EXTRACTED DATA
*** Begin section ***
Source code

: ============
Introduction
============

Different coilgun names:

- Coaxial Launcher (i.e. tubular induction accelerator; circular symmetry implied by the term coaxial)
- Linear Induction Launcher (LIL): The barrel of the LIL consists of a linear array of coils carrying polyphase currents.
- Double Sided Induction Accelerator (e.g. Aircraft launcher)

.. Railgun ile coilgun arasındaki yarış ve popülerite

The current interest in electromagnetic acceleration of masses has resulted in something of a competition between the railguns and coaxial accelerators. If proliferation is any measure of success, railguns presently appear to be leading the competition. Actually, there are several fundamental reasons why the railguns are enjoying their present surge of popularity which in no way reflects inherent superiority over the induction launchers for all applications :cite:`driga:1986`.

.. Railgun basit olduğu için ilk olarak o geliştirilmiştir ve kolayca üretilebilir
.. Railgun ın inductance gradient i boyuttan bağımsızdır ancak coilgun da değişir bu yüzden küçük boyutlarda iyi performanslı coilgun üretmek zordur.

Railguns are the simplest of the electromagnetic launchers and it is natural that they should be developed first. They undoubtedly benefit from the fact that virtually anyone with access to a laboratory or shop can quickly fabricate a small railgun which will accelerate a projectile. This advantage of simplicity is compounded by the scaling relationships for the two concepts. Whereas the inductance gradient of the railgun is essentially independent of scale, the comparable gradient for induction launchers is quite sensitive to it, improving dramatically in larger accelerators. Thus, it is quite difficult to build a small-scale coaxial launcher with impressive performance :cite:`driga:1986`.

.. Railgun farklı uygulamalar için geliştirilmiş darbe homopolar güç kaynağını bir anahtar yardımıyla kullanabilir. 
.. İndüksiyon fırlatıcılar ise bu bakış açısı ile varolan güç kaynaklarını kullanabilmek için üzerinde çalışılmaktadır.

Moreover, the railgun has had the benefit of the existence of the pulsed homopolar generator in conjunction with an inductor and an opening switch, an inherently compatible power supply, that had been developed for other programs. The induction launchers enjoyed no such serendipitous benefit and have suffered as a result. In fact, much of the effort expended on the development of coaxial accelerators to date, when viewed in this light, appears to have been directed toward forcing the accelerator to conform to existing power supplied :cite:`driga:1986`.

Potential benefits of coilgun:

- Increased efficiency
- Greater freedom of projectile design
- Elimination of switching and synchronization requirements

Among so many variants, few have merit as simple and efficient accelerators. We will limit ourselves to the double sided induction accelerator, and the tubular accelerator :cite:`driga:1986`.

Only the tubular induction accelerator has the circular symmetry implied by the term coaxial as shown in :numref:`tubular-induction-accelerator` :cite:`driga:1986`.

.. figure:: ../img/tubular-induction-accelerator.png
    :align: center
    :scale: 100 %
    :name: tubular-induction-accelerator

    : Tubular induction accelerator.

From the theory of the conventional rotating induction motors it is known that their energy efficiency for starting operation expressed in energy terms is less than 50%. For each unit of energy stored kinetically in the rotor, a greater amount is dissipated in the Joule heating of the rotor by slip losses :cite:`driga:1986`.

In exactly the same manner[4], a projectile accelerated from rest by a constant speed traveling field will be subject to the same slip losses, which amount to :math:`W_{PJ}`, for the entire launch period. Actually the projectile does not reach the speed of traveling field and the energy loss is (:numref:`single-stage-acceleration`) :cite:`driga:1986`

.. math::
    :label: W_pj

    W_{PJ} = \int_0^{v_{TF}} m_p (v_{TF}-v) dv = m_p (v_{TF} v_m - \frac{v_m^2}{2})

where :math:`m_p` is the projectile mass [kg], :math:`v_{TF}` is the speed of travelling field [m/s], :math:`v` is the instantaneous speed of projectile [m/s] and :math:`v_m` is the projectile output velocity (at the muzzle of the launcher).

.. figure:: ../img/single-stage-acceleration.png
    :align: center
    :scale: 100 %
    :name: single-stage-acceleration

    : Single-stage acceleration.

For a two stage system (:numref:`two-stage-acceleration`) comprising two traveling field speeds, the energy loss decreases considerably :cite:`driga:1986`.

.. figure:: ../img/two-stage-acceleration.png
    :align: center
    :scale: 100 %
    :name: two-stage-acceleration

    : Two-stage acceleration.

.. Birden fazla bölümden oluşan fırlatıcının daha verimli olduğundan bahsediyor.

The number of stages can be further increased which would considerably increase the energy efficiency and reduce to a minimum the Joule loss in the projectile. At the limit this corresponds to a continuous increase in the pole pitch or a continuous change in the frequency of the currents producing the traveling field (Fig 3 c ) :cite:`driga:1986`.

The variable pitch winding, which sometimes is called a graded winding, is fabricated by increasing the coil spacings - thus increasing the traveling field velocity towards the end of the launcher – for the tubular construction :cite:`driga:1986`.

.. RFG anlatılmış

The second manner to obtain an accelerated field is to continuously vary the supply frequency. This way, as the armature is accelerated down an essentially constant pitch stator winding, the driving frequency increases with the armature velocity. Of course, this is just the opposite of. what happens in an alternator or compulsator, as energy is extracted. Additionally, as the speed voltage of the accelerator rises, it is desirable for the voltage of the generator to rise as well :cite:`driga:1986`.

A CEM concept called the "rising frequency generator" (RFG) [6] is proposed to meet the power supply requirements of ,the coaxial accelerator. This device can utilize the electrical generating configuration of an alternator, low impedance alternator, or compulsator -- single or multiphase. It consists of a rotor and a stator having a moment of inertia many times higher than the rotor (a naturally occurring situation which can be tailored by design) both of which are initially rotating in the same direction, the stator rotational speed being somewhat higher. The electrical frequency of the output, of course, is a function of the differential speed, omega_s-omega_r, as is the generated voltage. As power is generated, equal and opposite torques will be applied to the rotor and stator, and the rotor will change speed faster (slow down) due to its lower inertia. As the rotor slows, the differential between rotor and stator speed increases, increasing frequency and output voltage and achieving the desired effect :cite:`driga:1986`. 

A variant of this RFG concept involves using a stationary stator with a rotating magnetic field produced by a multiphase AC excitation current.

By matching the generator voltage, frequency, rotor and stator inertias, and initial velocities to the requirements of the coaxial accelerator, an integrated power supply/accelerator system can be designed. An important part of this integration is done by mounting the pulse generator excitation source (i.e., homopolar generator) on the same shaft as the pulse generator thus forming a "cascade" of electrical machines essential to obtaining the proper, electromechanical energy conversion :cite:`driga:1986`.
*** End section ***
WHAT YOU SHOULD DO
Return each line of the data that contains the string "figure".

PROBLEM SOLUTION
.. figure:: ../img/tubular-induction-accelerator.png
.. figure:: ../img/single-stage-acceleration.png
.. figure:: ../img/two-stage-acceleration.png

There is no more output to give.